ORDER Sunil Kumar Sinha, J. 1. Heard on admission. 2. This revision is directed against the order dated 28-8-2006 passed in Criminal Appeal No. 43/2006 by the IInd Additional Sessions Judge, Mahasamund (CG) by which learned ASJ has partly allowed the appeal of the applicant and while confirming the conviction dated 4-2-2006 under Section 138 of the Negotiable Instruments Act, 1881 reduced the quantum of sentence from 6 months' R.I. and fine of Rs. 51,000/- to sentence till rising the Court and fine of Rs. 55,000/-. It was further directed that out of Rs. 55,000/-,51,000/- shall be paid to the son of the complainant (since complainant has died during the pendency of appeal) and rest of the amount shall be paid to the State. 3. The brief facts are that the complainant-Amarnath had filed a complaint under Section 420, IPC and Section 138 of the Negotiable Instruments Act before the Trial Court inter alia pleading that on 3-3-1998, he had given Rs. 51,000/- to the applicant as the amount of loan and the applicant, had issued a cheque dated 29-5-2000 for repayment of the said amount payable at State Bank of Indore, Branch Mahasamund. The number of the cheque was 1312133 and it was dated 31-5-2000. The said cheque was produced for collection before Zila Sahakari Kendriya Bank Maryadit, Branch Mahasamund, which was returned unpaid on 1-6- 2000. On this, the complainant made contact with the applicant but he did not ratify the payment, thereafter, he served him a registered notice by post but no compliance was done and ultimately a complaint under the aforementioned Section of IPC and Negotiable Instruments Act was filed. 4. During the course of trial, the complainant examined himself and he also examined one Prasanjeet, Manager, State Bank of Indore, Mahasamund and Shesh Narayan, Clerk, Zila Sahakari Central Bank, Mahasamund. In the statement under Section 313, Cr.PC, the applicant took the defence that in fact, he had not taken any loan from the complainant rather he had given Rs. 51,000/- to him for some construction work and since the construction was not done, he had written a letter for "stop payment" due to which the payment was not made. 5. The Trial Court after, concluding the trial, held the applicant guilty of offence under Section 138 of the said Act and convicted him as aforementioned.
51,000/- to him for some construction work and since the construction was not done, he had written a letter for "stop payment" due to which the payment was not made. 5. The Trial Court after, concluding the trial, held the applicant guilty of offence under Section 138 of the said Act and convicted him as aforementioned.
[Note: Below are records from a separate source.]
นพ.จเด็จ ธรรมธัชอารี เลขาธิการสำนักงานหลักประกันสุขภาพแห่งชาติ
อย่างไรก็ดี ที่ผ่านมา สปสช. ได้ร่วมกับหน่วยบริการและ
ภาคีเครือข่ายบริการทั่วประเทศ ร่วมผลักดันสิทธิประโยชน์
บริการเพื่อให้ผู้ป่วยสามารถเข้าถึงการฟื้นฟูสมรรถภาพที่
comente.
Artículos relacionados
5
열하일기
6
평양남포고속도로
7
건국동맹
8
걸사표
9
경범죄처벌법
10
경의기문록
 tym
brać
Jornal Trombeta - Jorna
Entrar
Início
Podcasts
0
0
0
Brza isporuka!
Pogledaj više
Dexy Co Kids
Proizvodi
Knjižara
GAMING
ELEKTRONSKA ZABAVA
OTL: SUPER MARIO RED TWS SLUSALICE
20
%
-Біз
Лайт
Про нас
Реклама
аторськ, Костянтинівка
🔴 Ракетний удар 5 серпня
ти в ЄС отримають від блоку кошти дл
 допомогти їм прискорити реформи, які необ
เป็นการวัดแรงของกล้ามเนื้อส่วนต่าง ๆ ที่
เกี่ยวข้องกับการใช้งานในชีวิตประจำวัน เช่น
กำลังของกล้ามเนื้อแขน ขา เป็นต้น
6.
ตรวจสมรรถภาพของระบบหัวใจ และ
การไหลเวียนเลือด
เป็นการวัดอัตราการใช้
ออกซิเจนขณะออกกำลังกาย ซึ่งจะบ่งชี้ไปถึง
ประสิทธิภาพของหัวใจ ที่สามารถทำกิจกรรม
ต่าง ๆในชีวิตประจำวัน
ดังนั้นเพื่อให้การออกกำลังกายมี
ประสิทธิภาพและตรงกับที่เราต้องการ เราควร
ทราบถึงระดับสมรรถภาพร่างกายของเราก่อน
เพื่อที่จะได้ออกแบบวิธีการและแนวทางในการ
In the appeal, the appeal against the said order was partly allowed by the impugned judgment, as stated above, against which this revision has been filed. 6. The conviction is based upon the testimony of the complainant and the above 2 witnesses. The Appellate Court observed vide Para 11 that though an application for stop payment was made by this applicant but at the relevant time, account of the applicant was possessing Rs. 48.40 paise only, therefore, even if application for stop payment would not have been made, the payment was not possible in favour of the respondent. In fact, Prasanjeet made this statement that in the relevant time, the account was possessing only Rs. 48.40 paise. 7. Learned Counsel for the applicant argues that it was a case of stop payment, therefore, an offence under Section 138 of the Negotiable Instruments Act would not be made out. 8. It is well settled law that the stop payment comes under the purview of Section 138 until accused prove that sufficient funds were there in account and stop payment notice was given to bank for some valid causes. Even if cheque is dishonoured by reason that payment of the cheques had been stopped by the drawer, complaint under Section 138 is maintainable. Even when the cheque is dishonoured by reason of stop payment instructions by virtue of Section 139, the Court has to presume that the cheque was received by the holder for the discharge, in whole or in part, of any debt or liability. Of course this is a rebuttable presumption. The accused can thus show that the 'stop payment' instruction were not issued because of insufficiency or paucity of funds.
Of course this is a rebuttable presumption. The accused can thus show that the 'stop payment' instruction were not issued because of insufficiency or paucity of funds. If the accused shows that in his account there was sufficient funds to clear the amount of the cheque at the time of presentation of the cheque for encashment at the drawer bank and that the stop payment notice had been issued because of other valid causes including that there was no existing debt or liability at the time of presentation of cheque for encashment, then offence under Section 138 would not be made out. The important thing is that the burden of so proving would be on the accused. (Please see M.M.T.C. Ltd. and Anr. vs. Medchl Chemicals and Pharma (P) Ltd. and Anr.). 9. If we apply the above principles in the present case, it would clear that in fact, there was no sufficient funds in the account of the applicant/accused on the date of presentation of the cheque and the Court below rightly rejected his defence of stop payment on account of such situation. 10. I do not find any illegality in the judgment of conviction upheld by the Appellate Court as also the order of sentence awarded by it. 11. The revision has no merits, the same is dismissed at the motion stage.